» EXTRACT PROVIDED
Segment Open

What Is Process Mining and Why It Is the Step Most Automation Programs Skip

There is a gap in almost every organization between how a process is documented and how it actually runs. The documentation shows ten clean steps. The reality involves dozens of variations, exceptions handled informally, rework loops nobody recorded, and shortcuts that became standard practice years ago. The people who run the process know the real version. The documentation knows the idealized version. And automation programs, built from the documentation, fail when they meet the reality.

Process mining closes that gap by reconstructing how a process actually runs from the data your systems already generate. And the evidence for doing it before automating is striking. By using process mining during RPA implementation, businesses can increase business value by 40 percent, reduce RPA implementation time by 50 percent, and reduce RPA project risk by 60 percent.

Those numbers explain why 78 percent of people who automate say process mining is key to enabling their RPA efforts. The market reflects the same conclusion: the global process mining software market is projected to grow from $3.66 billion in 2025 to over $42 billion by 2032, a compound annual growth rate around 42 percent. This growth shows how quickly process mining is becoming a standard part of automation programs rather than a nice-to-have add-on.

Yet most automation programs still skip it. They jump straight from "we should automate this" to building the bot, without the step that reveals whether the process is worth automating, whether it is stable enough to automate, and whether it should be fixed before automation. This article covers what process mining is, how it works, and why skipping it is the most expensive shortcut in automation.


What Process Mining Actually Is

Process mining is a technique that discovers, monitors, and improves real business processes by extracting knowledge from the event logs that information systems already produce.

Every time a transaction moves through an enterprise system, that system records it. An order management system logs when an order was created, when it was approved, when it was fulfilled, and when it was invoiced, each with a timestamp and an identifier. A procurement system logs when a requisition was raised, when it was reviewed, when a purchase order was issued, and when it was paid. These logs exist as a byproduct of the systems operating normally. Process mining uses them as raw material.

By reading the event logs across a system, process mining reconstructs the actual sequence of steps that each transaction followed. It does not ask people how the process works. It reads what the systems recorded about how the process actually ran, thousands or millions of times, and assembles that data into a visual map of the real process, including every variation, every loop, and every deviation from the documented standard.

The result is the difference between a process diagram drawn in a workshop and a process map reconstructed from operational reality. A typical problem in process automation efforts is the lack of understanding of the underlying business process. Process mining allows companies to analyze and visualize processes as they truly operate, which is what makes it the foundation for deciding what to automate and how.

The distinction from related techniques matters. Business process management documents how a process should work. Process mapping draws how people believe it works. Process mining discovers how it actually works from the data. Only the last one is grounded in what really happened rather than in what someone remembers or intends.

Process mining reads the digital footprints your systems already leave behind to reconstruct how your processes actually run. It replaces opinion and documentation with evidence, which is exactly what an automation decision needs and almost never has.


How Process Mining Works

Process mining operates in three stages, each producing a different kind of insight that informs the automation decision.

Discovery. The first stage extracts event logs from the source systems and reconstructs the process map from the data. The discovery algorithm reads every recorded event, groups events by the transaction they belong to, orders them by timestamp, and assembles the actual flow. The output is a visual process map showing every path that transactions actually took, including the main path that most transactions follow and every variation that some transactions followed. This is where organizations first see the gap between their documented process and their real one, and the gap is almost always larger than expected.

Segment Closed

» COMPLETE THE FOLLOWING
• A. In the process mining article, what share of people who automate say process mining is key to enabling their RPA efforts?
• B. For each statement, say whether it agrees with the process mining article: (i) Using process mining during RPA implementation can reduce implementation time by 60 percent. (ii) Process mapping draws how people believe a process works. (iii) In the discovery stage, the algorithm orders events by timestamp.
The lines after this point come from a separate source.

» DATASET EXTRACT
Segment Open

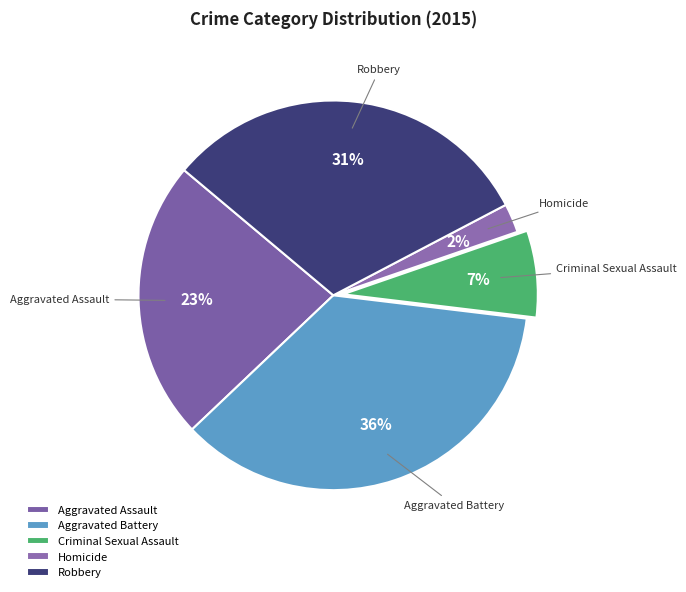

To the nearest percent, what is the difference between the largest and smallest slice percentages?

34%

Segment Closed

» ANSWERS IN ORDER
• A. 78 percent

• B.
(i) No: "reduce RPA implementation time by 50 percent"
(ii) Yes: "Process mapping draws how people believe it works."
(iii) Yes: "orders them by timestamp"